Instructions to follow: Reproduce word for word the part of the article on Extension staff partnerships below that lies between "Although a great" and "Goldsmith, & Beckhard, 1996).", inclusive.

Passage provided:
Partnerships can enhance individual and organizational success through more effective problem solving and improved adaptation to change. Learning is often required for successful collaboration that may transform the partners. This article discusses a study that explored learning in Extension staff partnerships that transform the individual, the partnership, and the organization. Three types of learning and eight types of transformative learning are identified. Conditions that promoted transformative learning in successful partnerships included strong partner facilitation, critical reflection, critical events, partner difference bridged by common purpose, and independence with interdependence. Recommendations for nurturing transforming Extension staff partnerships are shared.

Nancy K. Franz
Associate Director
University of New Hampshire Cooperative Extension
Internet Address: nancy.franz@unh.edu

Partnerships can enhance individual and organizational success through more effective problem solving and improved adaptation to change. Working in partnership is difficult and often requires learning for successful collaboration. This learning sometimes transforms or changes the partners in a collaboration. This change may stem from transformative learning--a type of learning resulting in a different frame of reference rather than technical, skill-based, or practical learning (Kreber & Cranton, 2000). Therefore, it is important to understand how successful Extension staff partnerships use learning in ways that transform the individual, the partnership, and organizations.

Researchers and practitioners increasingly express interest in understanding the role of partnerships in adapting to or embracing change (Bennis & Biederman, 1997). It has been shown that people working together often deal with change more successfully than when they work alone. By taking on tasks and learning together, individuals gain more integrated and balanced views of themselves and their work (Anderson, 1992).

What is the role of transformative learning in successful Extension staff partnerships between campus academics and county practitioners? The answers to this question are important because Extension leaders need to know how partnerships can facilitate adaptation to internal and external forces. This includes how to align individual transformation with larger organizational change. Without this information, change is slow, thwarted, or never fully realized. The study discussed here explored change in individuals by observing and analyzing successful partnerships between Cornell Cooperative Extension (CCE) campus faculty and county Extension educators to determine the role of transformative learning in these cross-profession partnerships.

Review of the Literature

Although a great deal of literature focuses on successful partnerships, few researchers have studied cross-profession partnerships, intraorganization partnerships, or learning in partnerships. Cross-profession partnerships made up of researchers and practitioners strengthen research (Amabile, Patterson, Mueller, & Wojcik, 2001) but require the breaking down of ideological and political boundaries between professions (Tourse & Mooney, 1999). Rosabeth Moss Kanter (1994) claims that successful partnerships are learning oriented and result in partners who are open to new ideas and see across boundaries (Hesselbein, Goldsmith, & Beckhard, 1996).

Information provided:
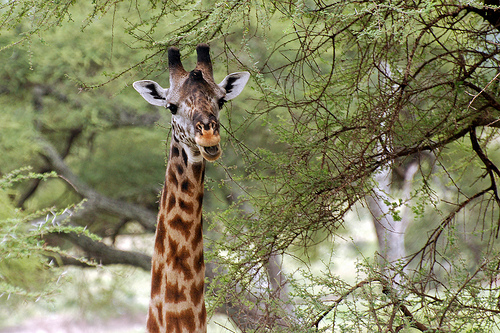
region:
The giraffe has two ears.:
[113, 36, 261, 331]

Response for this exercise:
Although a great deal of literature focuses on successful partnerships, few researchers have studied cross-profession partnerships, intraorganization partnerships, or learning in partnerships. Cross-profession partnerships made up of researchers and practitioners strengthen research (Amabile, Patterson, Mueller, & Wojcik, 2001) but require the breaking down of ideological and political boundaries between professions (Tourse & Mooney, 1999). Rosabeth Moss Kanter (1994) claims that successful partnerships are learning oriented and result in partners who are open to new ideas and see across boundaries (Hesselbein, Goldsmith, & Beckhard, 1996).